A história é bastante conhecida e já bastante divulgada; no entanto, o grande mérito da autora é dar a ela um tratamento inovador e detalhista, algo que ainda está muito longe de ser feito pelos setores mais tradicionais da política e do meio acadêmico. Pinheiro-Machado expõe que a maioria desses movimentos NÃO era necessariamente de esquerda ou direita, apenas que canalizavam a insatisfação popular da sua época. Em vários casos, a adesão ao espectro político se dá depois, principalmente com a chegada das eleições de 2018. Talvez não seja a comparação correta, mas podemos pensar numa árvore: por mais que seus galhos se afastem, sempre compartilham o mesmo tronco, e de uma mesma raiz. E são as raízes que Rosana Pinheiro-Machado busca. Ou seja, a polarização nunca foi o fim, mas sim um processo que poderia ser revertido, caso houvesse um trabalho consistente, um diálogo adequado com os setores engajados. O que aconteceu foi o contrário: a esquerda se enfraqueceu e não soube reagir, enquanto a direita tradicional naufragou - sendo substituída pela extrema direita, que ganhou força com uma rede de ódio.

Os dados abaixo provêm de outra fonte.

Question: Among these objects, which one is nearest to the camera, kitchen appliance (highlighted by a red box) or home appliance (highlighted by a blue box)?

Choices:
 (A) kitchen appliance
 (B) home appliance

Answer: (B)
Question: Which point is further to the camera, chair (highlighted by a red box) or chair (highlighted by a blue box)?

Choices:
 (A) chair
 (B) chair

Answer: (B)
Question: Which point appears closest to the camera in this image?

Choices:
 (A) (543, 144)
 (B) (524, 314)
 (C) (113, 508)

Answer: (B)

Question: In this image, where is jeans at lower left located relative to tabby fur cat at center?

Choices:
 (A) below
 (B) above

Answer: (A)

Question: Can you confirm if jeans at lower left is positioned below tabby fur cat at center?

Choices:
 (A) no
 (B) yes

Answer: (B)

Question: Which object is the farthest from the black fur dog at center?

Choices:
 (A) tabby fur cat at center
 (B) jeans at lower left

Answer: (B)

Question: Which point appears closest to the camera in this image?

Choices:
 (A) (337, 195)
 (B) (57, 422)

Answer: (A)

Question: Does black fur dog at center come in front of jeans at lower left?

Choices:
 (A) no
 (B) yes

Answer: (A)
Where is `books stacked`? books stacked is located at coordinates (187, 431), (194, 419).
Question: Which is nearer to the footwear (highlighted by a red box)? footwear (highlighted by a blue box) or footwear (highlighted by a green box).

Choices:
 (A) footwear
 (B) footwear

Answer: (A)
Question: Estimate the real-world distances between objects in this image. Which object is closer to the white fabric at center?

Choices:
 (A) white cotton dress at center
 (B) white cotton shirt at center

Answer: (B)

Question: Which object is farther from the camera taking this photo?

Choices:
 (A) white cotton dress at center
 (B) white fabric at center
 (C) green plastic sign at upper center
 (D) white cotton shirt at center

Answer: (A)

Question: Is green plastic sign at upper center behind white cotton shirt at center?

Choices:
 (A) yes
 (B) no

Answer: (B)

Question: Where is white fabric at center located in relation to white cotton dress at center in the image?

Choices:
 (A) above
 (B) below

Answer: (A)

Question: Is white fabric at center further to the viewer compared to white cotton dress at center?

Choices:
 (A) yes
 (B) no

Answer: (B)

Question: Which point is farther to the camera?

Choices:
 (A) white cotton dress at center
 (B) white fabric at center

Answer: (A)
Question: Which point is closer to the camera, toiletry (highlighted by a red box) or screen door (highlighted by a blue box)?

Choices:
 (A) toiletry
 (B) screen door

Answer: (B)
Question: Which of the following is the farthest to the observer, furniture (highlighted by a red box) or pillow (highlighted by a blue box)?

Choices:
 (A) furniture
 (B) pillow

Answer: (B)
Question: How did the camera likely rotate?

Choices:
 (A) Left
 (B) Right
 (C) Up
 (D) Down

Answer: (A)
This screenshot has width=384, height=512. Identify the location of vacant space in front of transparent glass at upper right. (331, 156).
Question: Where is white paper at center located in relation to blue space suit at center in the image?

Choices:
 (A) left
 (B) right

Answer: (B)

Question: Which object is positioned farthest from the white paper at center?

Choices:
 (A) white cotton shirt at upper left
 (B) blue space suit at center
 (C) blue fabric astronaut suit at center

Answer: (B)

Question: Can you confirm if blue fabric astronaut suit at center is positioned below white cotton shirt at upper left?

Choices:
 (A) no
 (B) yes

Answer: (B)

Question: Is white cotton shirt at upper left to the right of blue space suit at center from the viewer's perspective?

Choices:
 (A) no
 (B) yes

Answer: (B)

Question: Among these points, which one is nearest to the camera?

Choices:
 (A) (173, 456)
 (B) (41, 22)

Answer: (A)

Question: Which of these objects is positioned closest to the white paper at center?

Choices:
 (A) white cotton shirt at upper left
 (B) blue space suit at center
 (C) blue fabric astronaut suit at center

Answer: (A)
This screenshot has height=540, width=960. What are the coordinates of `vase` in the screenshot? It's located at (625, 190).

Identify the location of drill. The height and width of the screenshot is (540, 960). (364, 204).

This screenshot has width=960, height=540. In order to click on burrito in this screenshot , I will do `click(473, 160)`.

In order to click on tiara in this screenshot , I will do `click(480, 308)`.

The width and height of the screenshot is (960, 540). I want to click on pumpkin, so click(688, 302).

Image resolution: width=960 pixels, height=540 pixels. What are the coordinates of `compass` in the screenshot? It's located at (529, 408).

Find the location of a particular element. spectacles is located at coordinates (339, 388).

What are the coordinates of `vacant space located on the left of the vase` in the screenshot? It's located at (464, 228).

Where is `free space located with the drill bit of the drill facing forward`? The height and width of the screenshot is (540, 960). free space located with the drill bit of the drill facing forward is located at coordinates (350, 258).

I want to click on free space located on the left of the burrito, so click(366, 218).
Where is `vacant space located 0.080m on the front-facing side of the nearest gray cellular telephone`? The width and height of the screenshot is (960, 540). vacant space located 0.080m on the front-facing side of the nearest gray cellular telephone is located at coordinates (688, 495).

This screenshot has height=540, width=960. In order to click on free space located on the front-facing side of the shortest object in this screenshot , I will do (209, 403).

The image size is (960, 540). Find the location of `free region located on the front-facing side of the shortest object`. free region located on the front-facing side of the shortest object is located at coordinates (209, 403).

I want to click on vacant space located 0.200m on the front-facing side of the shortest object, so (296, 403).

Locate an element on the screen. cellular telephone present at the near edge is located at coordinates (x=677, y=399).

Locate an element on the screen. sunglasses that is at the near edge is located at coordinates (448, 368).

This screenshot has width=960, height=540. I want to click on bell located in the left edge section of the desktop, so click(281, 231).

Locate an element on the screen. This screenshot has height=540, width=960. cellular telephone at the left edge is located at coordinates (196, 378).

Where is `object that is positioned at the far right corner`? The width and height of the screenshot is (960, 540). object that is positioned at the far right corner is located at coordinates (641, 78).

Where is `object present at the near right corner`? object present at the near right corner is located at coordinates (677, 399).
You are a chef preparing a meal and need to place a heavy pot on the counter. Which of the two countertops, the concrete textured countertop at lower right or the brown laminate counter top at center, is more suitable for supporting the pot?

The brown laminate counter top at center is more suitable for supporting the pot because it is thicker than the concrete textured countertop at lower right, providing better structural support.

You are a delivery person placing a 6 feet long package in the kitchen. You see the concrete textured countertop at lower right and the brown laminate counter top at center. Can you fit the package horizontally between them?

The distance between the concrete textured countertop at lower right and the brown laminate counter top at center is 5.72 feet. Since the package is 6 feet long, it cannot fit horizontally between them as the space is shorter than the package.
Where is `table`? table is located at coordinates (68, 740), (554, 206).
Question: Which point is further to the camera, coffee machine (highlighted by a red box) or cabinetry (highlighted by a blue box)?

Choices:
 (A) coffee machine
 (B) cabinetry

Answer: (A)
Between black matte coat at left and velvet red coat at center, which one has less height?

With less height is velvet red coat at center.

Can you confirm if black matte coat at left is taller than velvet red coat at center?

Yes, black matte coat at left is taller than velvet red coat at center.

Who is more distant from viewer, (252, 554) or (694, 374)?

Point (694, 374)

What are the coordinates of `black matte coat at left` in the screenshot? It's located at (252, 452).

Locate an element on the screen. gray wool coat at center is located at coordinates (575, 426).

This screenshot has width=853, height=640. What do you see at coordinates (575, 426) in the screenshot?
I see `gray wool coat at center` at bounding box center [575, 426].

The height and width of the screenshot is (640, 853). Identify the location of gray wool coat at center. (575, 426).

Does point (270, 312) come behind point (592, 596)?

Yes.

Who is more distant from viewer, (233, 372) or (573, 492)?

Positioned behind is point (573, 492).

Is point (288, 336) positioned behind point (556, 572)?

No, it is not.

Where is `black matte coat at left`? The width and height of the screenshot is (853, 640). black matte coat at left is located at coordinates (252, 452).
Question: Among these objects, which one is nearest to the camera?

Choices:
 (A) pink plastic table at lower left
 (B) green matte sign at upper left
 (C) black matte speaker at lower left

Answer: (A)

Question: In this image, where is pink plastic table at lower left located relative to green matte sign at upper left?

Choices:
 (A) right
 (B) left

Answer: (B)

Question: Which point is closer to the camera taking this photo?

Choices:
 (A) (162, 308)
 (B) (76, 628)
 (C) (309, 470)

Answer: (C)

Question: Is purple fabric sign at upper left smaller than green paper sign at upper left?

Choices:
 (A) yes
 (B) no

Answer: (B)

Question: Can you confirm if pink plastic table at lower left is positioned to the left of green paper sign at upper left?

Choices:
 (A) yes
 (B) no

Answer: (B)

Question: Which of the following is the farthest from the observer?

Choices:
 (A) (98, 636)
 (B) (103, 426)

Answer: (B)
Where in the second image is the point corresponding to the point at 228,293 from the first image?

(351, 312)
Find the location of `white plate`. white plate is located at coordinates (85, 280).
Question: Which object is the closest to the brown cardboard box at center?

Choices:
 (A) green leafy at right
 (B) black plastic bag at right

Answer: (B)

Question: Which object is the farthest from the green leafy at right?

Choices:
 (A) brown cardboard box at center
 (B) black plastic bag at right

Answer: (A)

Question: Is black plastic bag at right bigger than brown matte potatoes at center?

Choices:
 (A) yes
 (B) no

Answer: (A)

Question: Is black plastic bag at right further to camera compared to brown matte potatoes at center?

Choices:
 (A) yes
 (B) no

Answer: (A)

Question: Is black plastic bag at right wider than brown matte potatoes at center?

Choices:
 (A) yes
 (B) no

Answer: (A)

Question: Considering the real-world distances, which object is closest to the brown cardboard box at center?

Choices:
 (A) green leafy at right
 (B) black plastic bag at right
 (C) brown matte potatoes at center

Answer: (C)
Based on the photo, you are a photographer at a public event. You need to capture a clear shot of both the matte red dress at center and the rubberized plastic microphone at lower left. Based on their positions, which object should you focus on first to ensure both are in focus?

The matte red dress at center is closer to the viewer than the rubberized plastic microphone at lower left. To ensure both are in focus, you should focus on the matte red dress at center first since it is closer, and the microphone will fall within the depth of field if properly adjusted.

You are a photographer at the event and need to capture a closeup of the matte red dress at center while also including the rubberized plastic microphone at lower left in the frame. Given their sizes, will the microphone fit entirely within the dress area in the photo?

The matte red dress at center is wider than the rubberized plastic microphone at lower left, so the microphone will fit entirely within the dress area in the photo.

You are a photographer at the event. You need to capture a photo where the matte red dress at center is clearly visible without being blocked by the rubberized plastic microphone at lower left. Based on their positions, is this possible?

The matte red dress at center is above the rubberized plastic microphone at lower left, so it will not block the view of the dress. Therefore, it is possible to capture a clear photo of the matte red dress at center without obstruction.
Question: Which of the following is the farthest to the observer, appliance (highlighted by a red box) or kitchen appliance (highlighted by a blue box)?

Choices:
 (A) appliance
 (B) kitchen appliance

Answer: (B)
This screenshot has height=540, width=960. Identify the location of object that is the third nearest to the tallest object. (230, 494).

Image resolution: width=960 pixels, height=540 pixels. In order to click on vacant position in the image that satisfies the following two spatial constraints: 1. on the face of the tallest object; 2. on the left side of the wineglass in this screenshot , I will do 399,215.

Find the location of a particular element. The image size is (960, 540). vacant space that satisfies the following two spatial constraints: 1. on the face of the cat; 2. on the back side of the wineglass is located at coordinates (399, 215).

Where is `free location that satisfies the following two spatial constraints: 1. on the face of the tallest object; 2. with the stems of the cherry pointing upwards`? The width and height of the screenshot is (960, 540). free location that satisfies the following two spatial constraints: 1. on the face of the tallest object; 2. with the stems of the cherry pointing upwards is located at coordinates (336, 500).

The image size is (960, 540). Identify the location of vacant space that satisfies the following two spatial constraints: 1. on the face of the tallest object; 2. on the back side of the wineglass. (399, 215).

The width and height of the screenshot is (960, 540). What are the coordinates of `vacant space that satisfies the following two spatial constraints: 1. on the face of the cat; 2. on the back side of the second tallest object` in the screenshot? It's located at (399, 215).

Segundo, Rosana admite que, apesar dessa rede de violência na internet ter sido decisiva, o caráter da insatisfação do brasileiro deve ser entendido e analisado como tal. Muitos dos que votaram em Bolsonaro por exemplo, são extremistas; outros, porém, não. É preciso aprender a diferenciar esses dois tipos de eleitor, porque eles podem aparecer em qualquer espectro, e um é dialogável - apesar da atitude da esquerda ainda não ter mudado o suficiente.

O livro encerra de maneira sóbria - mas, ao mesmo tempo passional e emocionante: Rosana defende que, apesar de todo o retrocesso social dos últimos anos, também houve inegáveis avanços. Inúmeros movimentos surgiram, em relação aos negros, os LGBTs, às feministas, indígenas, que reivindicam de maneira incessante corrigir as injustiças através do país. Não deixa de ser interessante perceber que a inversão da ótica pode ser utópica, mas me levou a uma profunda reflexão: se Jair Bolsonaro tivesse sido eleito há 25 anos, será que ele causaria toda essa comoção na mídia? Seria ele visto como uma figura perigosa e tóxica, ou como só mais um político? Será que sua eleição causaria um retrocesso tão grande? Se a resposta é sim, devemos pensar em inúmeros políticos nos últimos anos que até hoje não foram punidos, e continuam se reelegendo. Se a resposta é não, isso significa que, como país, e sociedade, podemos ter falhado, mas não somos mais os mesmos.

Pelas inquietações e pela forma como me abriu a mente, não tenho dúvidas em dizer que, até o momento, este é o melhor livro que li neste ano.

Recomendado para: entender que nem tudo é uma causa perdida. O livro foi escrito antes da Covid-19, mas mesmo depois dela, suas questões ainda terão de ser encaradas.

Nota: 10,0 de 10,0 (é um livro tão incrível que até essa nota é injusta).